El padre decidió que ya era momento de decirle a su hijo unas palabras. El chico escuchó con una especie de satisfacción tenebrosa, como alguien acostumbrado a ver cómo el váter se lleva sus sueños.

—Así es que no tenemos un centavo, ¿no es eso? Te lo puliste todo en perforar el pozo.

—Lo siento mucho, pero así es.

—¿Y la maquinaria y los taladros?

—Todo se fue. Los camiones, nuestro coche, todo.

—Maldita sea. ¡Por lo que vale este pozo, todos esos ciento ochenta y dos hijos de puta podían estar ya muertos!

Tenía razón más que suficiente para sentirse pero que muy molesto, creía, pero de alguna manera no conseguía estarlo. De alguna manera quería reírse a carcajadas, porque cuando lo pensó, era terriblemente divertido.
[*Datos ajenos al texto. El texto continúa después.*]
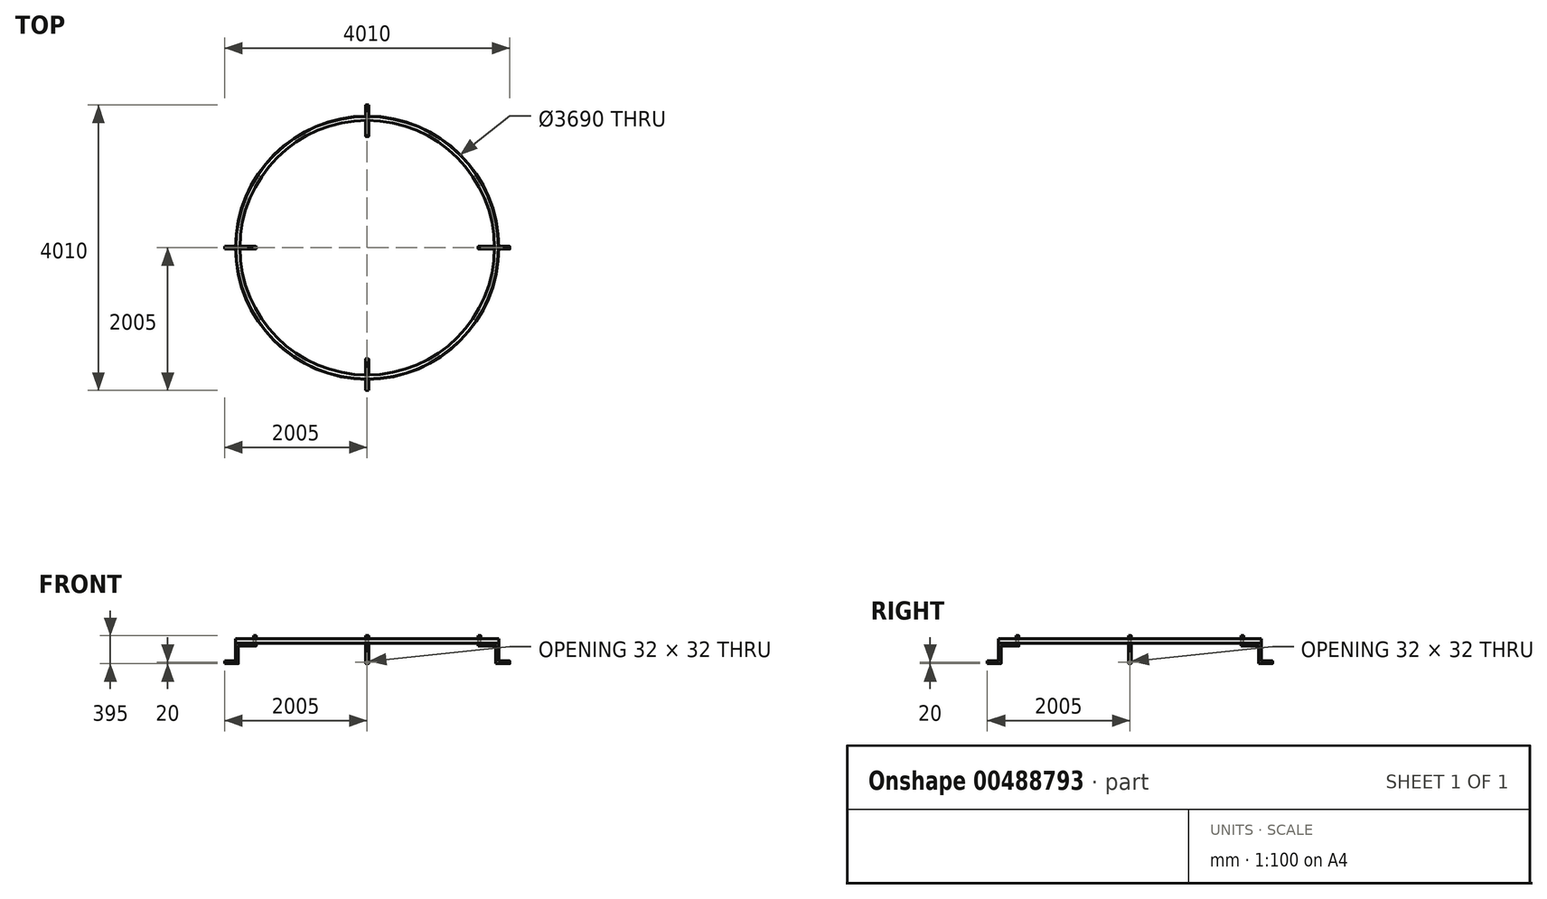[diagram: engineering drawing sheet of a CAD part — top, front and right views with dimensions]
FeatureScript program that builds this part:
annotation { "Feature Type Name" : "Feature", "Feature Type Description" : "" }
export const myFeature = defineFeature(function(context is Context, id is Id, definition is map)
    precondition{}
    {
        {
            var Q0;
            Q0=qCreatedBy(makeId("Front.planeOp"),FACE);
            var sketch = newSketch(context, id + "F0", { "sketchPlane" : qUnion([Q0])});
            skLineSegment(sketch, "E0", {"start": v(0, 0) * mm, "end": v(0, 129.65) * mm, "construction": true});
            skLineSegment(sketch, "E1", {"start": v(1790, 0) * mm, "end": v(1850, 0) * mm});
            skLineSegment(sketch, "E2", {"start": v(1850, 0) * mm, "end": v(1850, 60) * mm});
            skLineSegment(sketch, "E3.0", {"start": v(1845, 10) * mm, "end": v(1845, 55) * mm});
            skLineSegment(sketch, "E3.1", {"start": v(1795, 5) * mm, "end": v(1840, 5) * mm});
            skLineSegment(sketch, "E4", {"start": v(1850, 60) * mm, "end": v(1850, 60) * mm});
            skLineSegment(sketch, "E5", {"start": v(1790, 0) * mm, "end": v(1790, 0) * mm});
            skPoint(sketch, "E6.visualSharp", {"position": v(1845, 5) * mm});
            skArc(sketch, "E6.filletArc", {"start": v(1840, 5) * mm, "mid": v(1843.54, 6.46) * mm, "end": v(1845, 10) * mm});
            skPoint(sketch, "E7.visualSharp", {"position": v(1845, 60) * mm});
            skArc(sketch, "E7.filletArc", {"start": v(1850, 60) * mm, "mid": v(1846.46, 58.54) * mm, "end": v(1845, 55) * mm});
            skPoint(sketch, "E8.visualSharp", {"position": v(1790, 5) * mm});
            skArc(sketch, "E8.filletArc", {"start": v(1795, 5) * mm, "mid": v(1791.46, 3.54) * mm, "end": v(1790, 0) * mm});
            skSolve(sketch);
        }
        {
            var Q0;
            Q0=makeQuery(id+"F0.imprint","IMPRINT",FACE,{"disambiguationData":[TD([[makeQuery(id+"F0.imprint","IMPRINT",EDGE,{"derivedFrom":sQuery(id+"F0.wireOp",EDGE,"E1")}),1.0]])]});
            var Q1;
            Q1=sQuery(id+"F0.wireOp",EDGE,"E0");
            revolve(context, id + "F1", {"entities" : qUnion([Q0]), "axis" : qUnion([Q1]), "revolveType" : RevolveType.FULL});
        }
        {
            var Q0;
            Q0=qCreatedBy(makeId("Right.planeOp"),FACE);
            var sketch = newSketch(context, id + "F2", { "sketchPlane" : qUnion([Q0])});
            skLineSegment(sketch, "E9", {"start": v(-2005, -270) * mm, "end": v(-1830, -270) * mm});
            skLineSegment(sketch, "E10", {"start": v(-1830, -270) * mm, "end": v(-1830, -20) * mm});
            skLineSegment(sketch, "E11", {"start": v(-1830, -20) * mm, "end": v(-1580, -20) * mm});
            skLineSegment(sketch, "E12", {"start": v(-1580, -20) * mm, "end": v(-1580, 105) * mm});
            skSolve(sketch);
        }
        {
            var Q0;
            Q0=qCreatedBy(makeId("Front.planeOp"),FACE);
            var Q1;
            Q1=sQuery(id+"F2.wireOp",VERTEX,"E9.start");
            cPlane(context, id + "F3", {"entities" : qUnion([Q0, Q1]), "cplaneType" : CPlaneType.PLANE_POINT, "offset" : 25 * mm, "width" : 150 * mm, "height" : 150 * mm});
        }
        {
            var Q0;
            Q0=qCreatedBy(id+"F3.planeOp",FACE);
            var sketch = newSketch(context, id + "F4", { "sketchPlane" : qUnion([Q0])});
            skLineSegment(sketch, "E13.bottom", {"start": v(12, -290) * mm, "end": v(-12, -290) * mm});
            skLineSegment(sketch, "E13.top", {"start": v(12, -250) * mm, "end": v(-12, -250) * mm});
            skLineSegment(sketch, "E13.left", {"start": v(20, -282) * mm, "end": v(20, -258) * mm});
            skLineSegment(sketch, "E13.right", {"start": v(-20, -282) * mm, "end": v(-20, -258) * mm});
            skPoint(sketch, "E13.middle", {"position": v(0, -270) * mm});
            skPoint(sketch, "E14.visualSharp", {"position": v(-20, -250) * mm});
            skArc(sketch, "E14.filletArc", {"start": v(-12, -250) * mm, "mid": v(-17.66, -252.34) * mm, "end": v(-20, -258) * mm});
            skPoint(sketch, "E15.visualSharp", {"position": v(20, -250) * mm});
            skArc(sketch, "E15.filletArc", {"start": v(20, -258) * mm, "mid": v(17.66, -252.34) * mm, "end": v(12, -250) * mm});
            skPoint(sketch, "E16.visualSharp", {"position": v(20, -290) * mm});
            skArc(sketch, "E16.filletArc", {"start": v(12, -290) * mm, "mid": v(17.66, -287.66) * mm, "end": v(20, -282) * mm});
            skPoint(sketch, "E17.visualSharp", {"position": v(-20, -290) * mm});
            skArc(sketch, "E17.filletArc", {"start": v(-20, -282) * mm, "mid": v(-17.66, -287.66) * mm, "end": v(-12, -290) * mm});
            skArc(sketch, "E18.0", {"start": v(16, -258) * mm, "mid": v(14.83, -255.17) * mm, "end": v(12, -254) * mm});
            skLineSegment(sketch, "E18.1", {"start": v(16, -282) * mm, "end": v(16, -258) * mm});
            skLineSegment(sketch, "E18.2", {"start": v(12, -254) * mm, "end": v(-12, -254) * mm});
            skArc(sketch, "E18.3", {"start": v(12, -286) * mm, "mid": v(14.83, -284.83) * mm, "end": v(16, -282) * mm});
            skArc(sketch, "E18.4", {"start": v(-12, -254) * mm, "mid": v(-14.83, -255.17) * mm, "end": v(-16, -258) * mm});
            skLineSegment(sketch, "E18.5", {"start": v(-16, -282) * mm, "end": v(-16, -258) * mm});
            skArc(sketch, "E18.6", {"start": v(-16, -282) * mm, "mid": v(-14.83, -284.83) * mm, "end": v(-12, -286) * mm});
            skLineSegment(sketch, "E18.7", {"start": v(12, -286) * mm, "end": v(-12, -286) * mm});
            skSolve(sketch);
        }
        {
            var Q0;
            Q0=makeQuery(id+"F4.imprint","IMPRINT",FACE,{"disambiguationData":[TD([[makeQuery(id+"F4.imprint","IMPRINT",EDGE,{"derivedFrom":sQuery(id+"F4.wireOp",EDGE,"E13.bottom")}),-1.0]])]});
            var Q1;
            Q1=sQuery(id+"F2.wireOp",EDGE,"E9");
            var Q2;
            Q2=sQuery(id+"F2.wireOp",EDGE,"E10");
            var Q3;
            Q3=sQuery(id+"F2.wireOp",EDGE,"E11");
            var Q4;
            Q4=sQuery(id+"F2.wireOp",EDGE,"E12");
            sweep(context, id + "F5", {"profiles" : qUnion([Q0]), "path" : qUnion([Q1, Q2, Q3, Q4])});
        }
        {
            var Q0;
            Q0=makeQuery(id+"F5.opSweep","SWEPT_BODY",BODY,{"disambiguationData":[OSD([sQuery(id+"F2.wireOp",EDGE,"E12"),sQuery(id+"F4.wireOp",EDGE,"E13.bottom"),sQuery(id+"F4.wireOp",EDGE,"E13.top"),sQuery(id+"F4.wireOp",EDGE,"E13.left"),sQuery(id+"F4.wireOp",EDGE,"E13.right"),sQuery(id+"F4.wireOp",EDGE,"E14.filletArc"),sQuery(id+"F4.wireOp",EDGE,"E15.filletArc"),sQuery(id+"F4.wireOp",EDGE,"E16.filletArc"),sQuery(id+"F4.wireOp",EDGE,"E17.filletArc"),sQuery(id+"F4.wireOp",EDGE,"E18.0"),sQuery(id+"F4.wireOp",EDGE,"E18.1"),sQuery(id+"F4.wireOp",EDGE,"E18.2"),sQuery(id+"F4.wireOp",EDGE,"E18.3"),sQuery(id+"F4.wireOp",EDGE,"E18.4"),sQuery(id+"F4.wireOp",EDGE,"E18.5"),sQuery(id+"F4.wireOp",EDGE,"E18.6"),sQuery(id+"F4.wireOp",EDGE,"E18.7")])]});
            var Q1;
            Q1=makeQuery(id+"F1.opRevolve","SWEPT_EDGE",EDGE,{"disambiguationData":[OSD([sQuery(id+"F0.wireOp",EDGE,"E2"),sQuery(id+"F0.wireOp",EDGE,"E7.filletArc")])]});
            circularPattern(context, id + "F6", {"entities" : qUnion([Q0]), "axis" : qUnion([Q1]), "angle" : 360 * degree, "instanceCount" : 4, "equalSpace" : true});
        }
    });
Empezó a tomarse un trago, y luego decidió que no quería tomárselo. Encendió un cigarrillo, notando con sorpresa que ya no tenía dolores de úlcera. Tosió y escupió en su pañuelo, y no había sangre en el esputo.
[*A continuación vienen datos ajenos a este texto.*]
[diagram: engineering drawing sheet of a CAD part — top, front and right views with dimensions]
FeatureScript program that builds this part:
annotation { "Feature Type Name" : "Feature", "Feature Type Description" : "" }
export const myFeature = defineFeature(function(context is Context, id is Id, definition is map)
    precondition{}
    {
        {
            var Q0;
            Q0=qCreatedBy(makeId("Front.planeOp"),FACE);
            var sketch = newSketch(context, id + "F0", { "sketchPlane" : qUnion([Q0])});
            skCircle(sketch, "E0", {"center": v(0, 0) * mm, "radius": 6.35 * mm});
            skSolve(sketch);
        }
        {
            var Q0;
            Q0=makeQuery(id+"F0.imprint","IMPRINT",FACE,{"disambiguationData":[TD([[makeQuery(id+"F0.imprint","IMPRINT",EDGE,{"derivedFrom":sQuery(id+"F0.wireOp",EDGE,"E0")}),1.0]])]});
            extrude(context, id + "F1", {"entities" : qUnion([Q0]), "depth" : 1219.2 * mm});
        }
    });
—¡Dios mío! —dijo a su padre, y había un gran pavor en su voz—. ¡Me temo que voy a vivir!

Él y el viejo salieron caminando de la ciudad; no podían permitirse más gasto que el de sus zapatos. Con el descubrimiento del petróleo, Big Springs se estaba convirtiendo en una ciudad. El viejo se volvió, miró hacia atrás desde los alrededores y hubo orgullo en su mirada fracasada.

—Nosotros hicimos eso, hijo —dijo—. Tú y yo hemos causado el surgimiento de una ciudad en el desierto. Hemos hecho historia.
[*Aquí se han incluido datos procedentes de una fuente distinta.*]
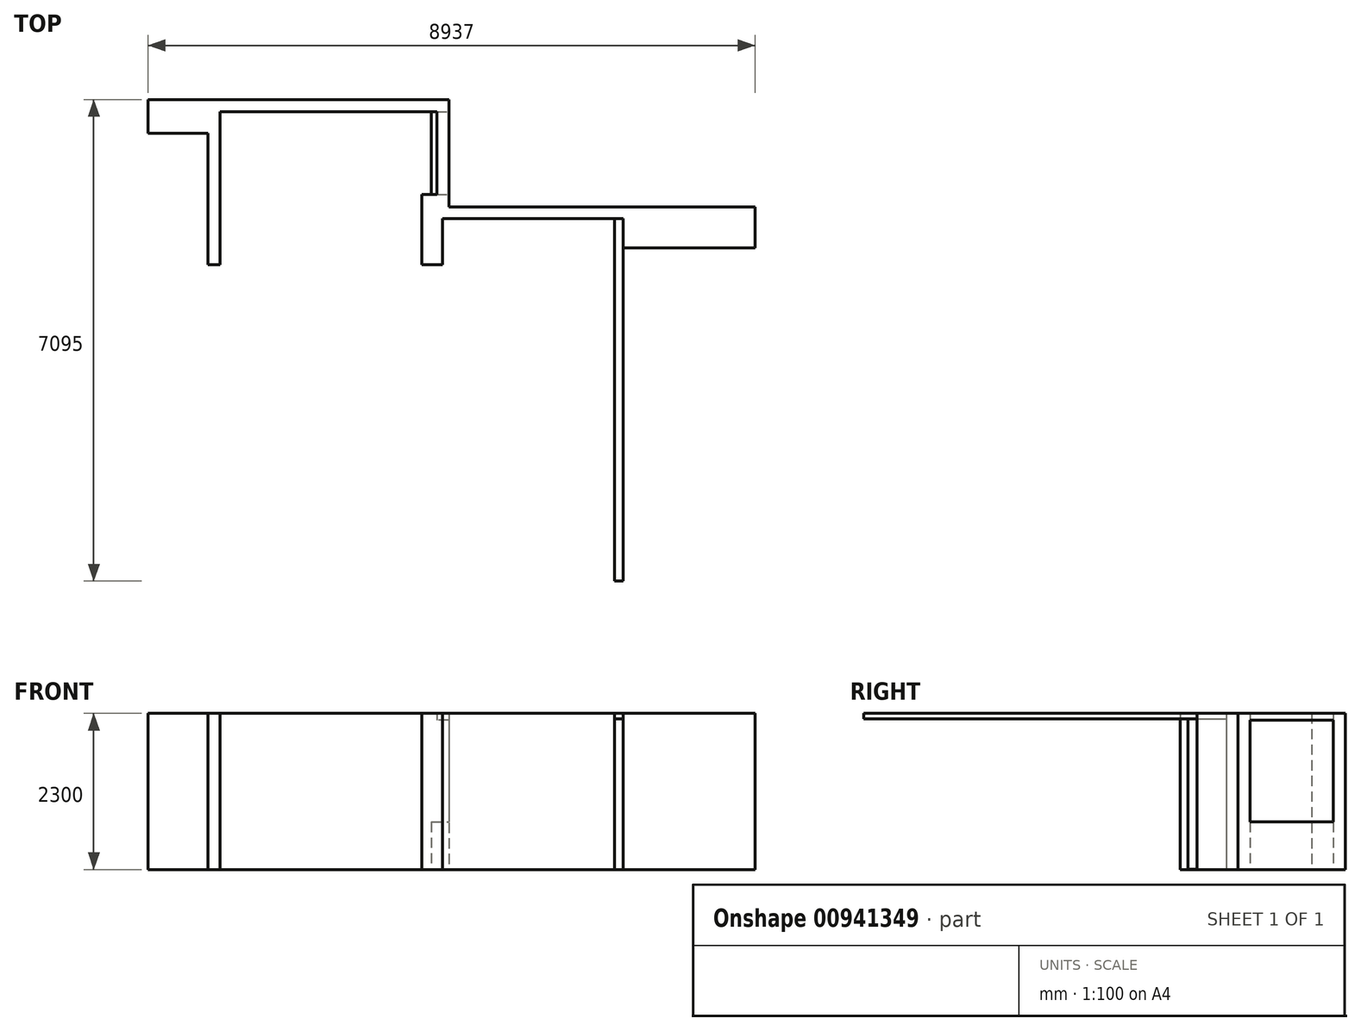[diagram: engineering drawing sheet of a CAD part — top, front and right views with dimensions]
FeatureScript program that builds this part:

—Debiéramos habernos quedado en la cama —contestó el chico. Pero después se echó a reír y le dio al viejo una afectuosa palmada en la espalda. No solo la salud había mejorado en él en los dos últimos años.

Allá, en las llanuras donde el tiempo había permanecido invariable durante eones infinitos, allá donde la naturaleza surgía amenazadoramente grande y el hombre era tan pequeño, había conseguido una nueva perspectiva de sí mismo. Y los problemas que en un tiempo le consumían se habían encogido, y él había crecido de forma proporcionada, de la única manera en que crece la materia. Además, había descubierto que un hombre podía ser mucho más y mucho menos que la suma de sus momentos, y que lo que se había hecho se podía deshacer con perseverancia.

Cogidos del brazo, él y el anciano fueron juntos por la carretera, no hacia la puesta de sol, ya que la tenían atrás, si no hacia el amanecer, o donde se produciría el amanecer si fuera ese momento del día. Fueron juntos por la carretera, el viejo y su chico, el chico se había convertido en un hombre, se había deshecho del libro con los ciento ochenta y dos nombres, y con ello se había deshecho de mucho más. Y fue la última lista de este tipo que recopiló.